(Dataset entries)
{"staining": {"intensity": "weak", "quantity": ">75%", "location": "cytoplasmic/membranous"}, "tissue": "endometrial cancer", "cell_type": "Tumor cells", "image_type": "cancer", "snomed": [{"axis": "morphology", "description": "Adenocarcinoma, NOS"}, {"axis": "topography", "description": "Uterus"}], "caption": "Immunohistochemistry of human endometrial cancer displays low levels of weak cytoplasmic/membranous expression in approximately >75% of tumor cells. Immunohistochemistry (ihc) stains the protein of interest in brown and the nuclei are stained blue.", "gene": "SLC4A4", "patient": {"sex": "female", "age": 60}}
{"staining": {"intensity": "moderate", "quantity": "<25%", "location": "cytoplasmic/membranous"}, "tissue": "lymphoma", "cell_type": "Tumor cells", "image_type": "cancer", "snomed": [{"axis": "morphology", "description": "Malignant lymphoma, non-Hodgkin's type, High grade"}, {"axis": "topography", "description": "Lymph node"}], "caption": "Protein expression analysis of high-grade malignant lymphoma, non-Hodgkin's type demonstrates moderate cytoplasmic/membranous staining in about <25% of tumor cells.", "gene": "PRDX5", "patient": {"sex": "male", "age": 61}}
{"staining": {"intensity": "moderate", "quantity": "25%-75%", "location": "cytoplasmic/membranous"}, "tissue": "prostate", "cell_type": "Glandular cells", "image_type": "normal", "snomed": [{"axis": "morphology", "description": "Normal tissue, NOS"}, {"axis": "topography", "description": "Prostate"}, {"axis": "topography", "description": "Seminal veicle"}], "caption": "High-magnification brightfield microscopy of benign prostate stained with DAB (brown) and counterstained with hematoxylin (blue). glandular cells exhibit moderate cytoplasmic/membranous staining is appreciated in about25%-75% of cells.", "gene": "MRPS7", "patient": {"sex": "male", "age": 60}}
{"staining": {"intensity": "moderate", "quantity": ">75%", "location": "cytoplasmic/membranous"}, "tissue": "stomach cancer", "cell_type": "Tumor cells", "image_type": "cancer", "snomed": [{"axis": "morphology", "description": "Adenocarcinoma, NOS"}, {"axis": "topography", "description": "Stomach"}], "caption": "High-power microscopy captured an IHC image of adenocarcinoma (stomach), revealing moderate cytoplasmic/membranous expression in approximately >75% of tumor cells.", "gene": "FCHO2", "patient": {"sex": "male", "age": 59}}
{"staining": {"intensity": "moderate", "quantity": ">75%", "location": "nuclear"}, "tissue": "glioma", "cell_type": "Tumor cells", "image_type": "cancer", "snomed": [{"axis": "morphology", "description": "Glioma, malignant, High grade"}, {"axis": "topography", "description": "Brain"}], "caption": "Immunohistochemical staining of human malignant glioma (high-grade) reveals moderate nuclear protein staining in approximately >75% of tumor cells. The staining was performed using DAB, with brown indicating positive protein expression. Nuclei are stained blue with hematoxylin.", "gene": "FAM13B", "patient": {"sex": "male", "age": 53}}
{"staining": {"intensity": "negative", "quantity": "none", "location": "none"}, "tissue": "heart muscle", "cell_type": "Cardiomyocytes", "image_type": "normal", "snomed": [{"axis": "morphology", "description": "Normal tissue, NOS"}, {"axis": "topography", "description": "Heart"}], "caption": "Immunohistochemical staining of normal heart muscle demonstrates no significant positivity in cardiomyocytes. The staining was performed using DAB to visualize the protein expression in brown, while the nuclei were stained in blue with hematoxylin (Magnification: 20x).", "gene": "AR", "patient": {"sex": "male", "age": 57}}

Exercise brief: Look over the entries above. Copy every line that contains the word "approximately".

Solution:
{"staining": {"intensity": "weak", "quantity": ">75%", "location": "cytoplasmic/membranous"}, "tissue": "endometrial cancer", "cell_type": "Tumor cells", "image_type": "cancer", "snomed": [{"axis": "morphology", "description": "Adenocarcinoma, NOS"}, {"axis": "topography", "description": "Uterus"}], "caption": "Immunohistochemistry of human endometrial cancer displays low levels of weak cytoplasmic/membranous expression in approximately >75% of tumor cells. Immunohistochemistry (ihc) stains the protein of interest in brown and the nuclei are stained blue.", "gene": "SLC4A4", "patient": {"sex": "female", "age": 60}}
{"staining": {"intensity": "moderate", "quantity": ">75%", "location": "cytoplasmic/membranous"}, "tissue": "stomach cancer", "cell_type": "Tumor cells", "image_type": "cancer", "snomed": [{"axis": "morphology", "description": "Adenocarcinoma, NOS"}, {"axis": "topography", "description": "Stomach"}], "caption": "High-power microscopy captured an IHC image of adenocarcinoma (stomach), revealing moderate cytoplasmic/membranous expression in approximately >75% of tumor cells.", "gene": "FCHO2", "patient": {"sex": "male", "age": 59}}
{"staining": {"intensity": "moderate", "quantity": ">75%", "location": "nuclear"}, "tissue": "glioma", "cell_type": "Tumor cells", "image_type": "cancer", "snomed": [{"axis": "morphology", "description": "Glioma, malignant, High grade"}, {"axis": "topography", "description": "Brain"}], "caption": "Immunohistochemical staining of human malignant glioma (high-grade) reveals moderate nuclear protein staining in approximately >75% of tumor cells. The staining was performed using DAB, with brown indicating positive protein expression. Nuclei are stained blue with hematoxylin.", "gene": "FAM13B", "patient": {"sex": "male", "age": 53}}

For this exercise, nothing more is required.